The culture of two: CV-A6 strain YNKA1205 of embodiment and vaccine preparation method
(1) virus is in KMB17 cell culture
The P28 for having grown up to fine and close single layer is selected for KMB17 cell, old culture solution is abandoned, cleans cell surface with appropriate PBS solution, Appropriate 0.125% trypsin digestion and cell, cell bottle to be patted is added, cell is slided from bottle wall drift sand sample, and cell training is added Nutrient solution, by 2 × 105Cell/bottle is inoculated with small square vase and 200 μ l of CV-A6 virus is inoculated in cell face after 37 DEG C are cultivated 3~4 days, 37 DEG C adsorb 1 hour, the MEM cell maintenance medium for being free of calf serum are then added, 37 DEG C are cultivated and observe cytopathy situation Viral CPE freezes spare up to 90% harvest virus.Attached drawing 1a-1d is CV-A6 strain in KMB17 cell generation pathological change form Cytopathy, third day cytopathic effect i.e. reachable 90% takes place for inoculation second day in (culture 4 days).
(2) virus titer measures
Seed culture of viruses carries out 10 times and is serially diluted, and each dilution adds 8 holes, every 100 μ l of hole, by containing 2 × 105A/mlRD cell, often 100 μ l cell suspension of hole adds to each 8 hole of dilution, and 37 DEG C are cultivated 5~7 days, and observation presses Reed- as a result, result calculates Muench Method formula calculates;The infection titer of the seed culture of viruses can reach 7.25-75CCID50/L.Fig. 3 is that CV-A6 exists KMB17 cell previous step growth curve, in third day, i.e., arrival logarithmic growth phase, infection titer reach highest 7.25CCID50/L。
(3) viral purification
Formaldehyde is added by 1:4000 in virus harvest liquid, and 37 DEG C of 3 days inactivation of viruses are concentrated by ultrafiltration to the 5% of original volume, chromatographic column Purifying, the purity through electrophoresis, HPLC identification viral purification liquid are higher than 96%, measure its protein concentration using Lowry method.
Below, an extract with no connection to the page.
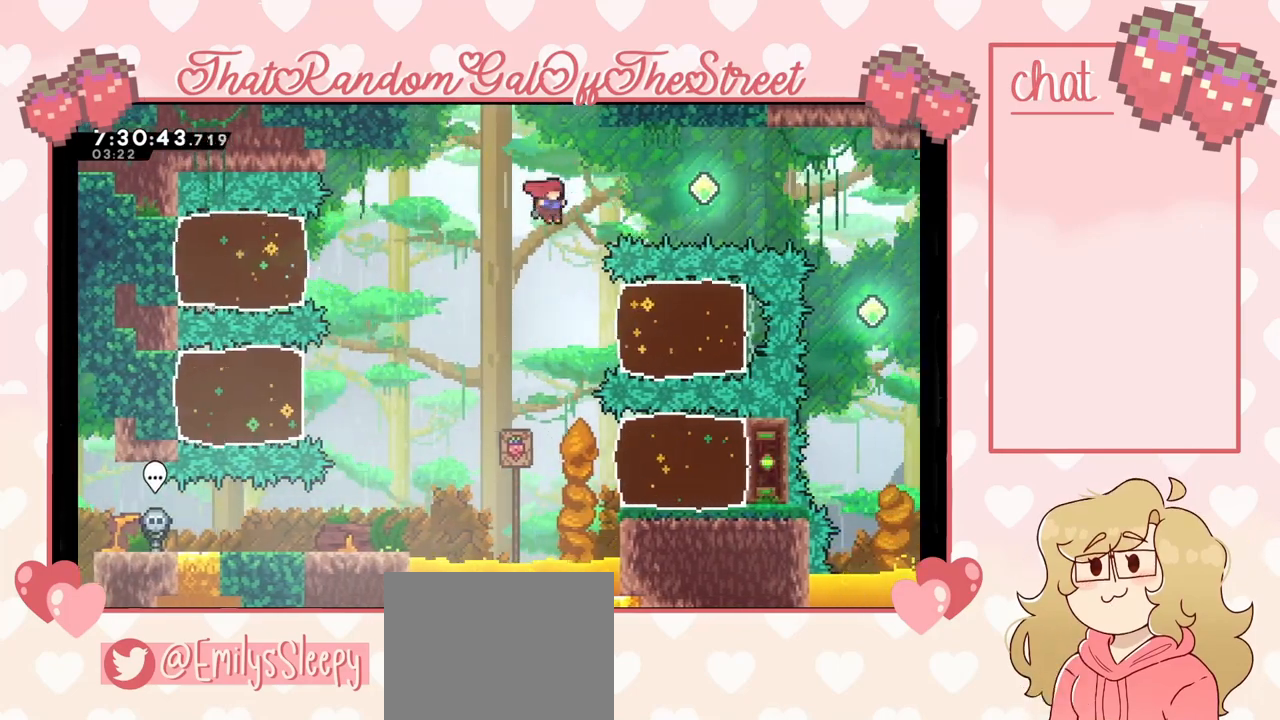
{"buttons": ["X"], "left_stick": "right", "right_stick": "center", "events": [[33, "X", "down"], [300, "X", "up"], [400, "X", "down"]]}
(4) prepared by finished product
After above-mentioned refined solution filtration sterilization, 100 μ g/ml, aluminium hydroxide 1mg/ml are adjusted to PBS solution, which is institute The CV-A6 inactivated vaccine finished product needed.
Embodiment three: the identification method of seed culture of viruses
(1) sterility test and detection of mycoplasma experiment
THIOGLYCOLLIC ACID salt broth 4 is taken, pancreas junket soya peptone fluid nutrient medium 2, every 0.5 ml of inoculation is viral.Inoculation 2 30~35 DEG C of cultures of THIOGLYCOLLIC ACID salt broth afterwards;THIOGLYCOLLIC ACID salt broth 2 and pancreas junket soya peptone liquid Body culture medium 2 are set 20~25 DEG C of cultures;It is operated simultaneously using virus-culturing fluid with method as negative control.Culture determines after 14 days As a result.Mycoplasma inspection semisolid culturemedium and broth bouillon each 4 are taken, semisolid culturemedium boils thawing, is cooled to 56℃.Go out energy calf serum and the dual anti-mixed liquor 2.5ml with the mixing of 4:1 ratio in advance is added in two kinds of culture mediums every, fast Speed shakes up, and then every culture medium is added sample to be examined 0.5ml and makees originally culture, observes in 35 DEG C of cultures.When to the 7th day, Two kinds of primary culture mediums respectively take out 2 transferred speciess, each transferred species of every culture medium culture medium of the same race 2, and 0.5ml/ branch is cultivated in 35 DEG C Observation was to 21 days;It is primary to continue culture observation to 21 days.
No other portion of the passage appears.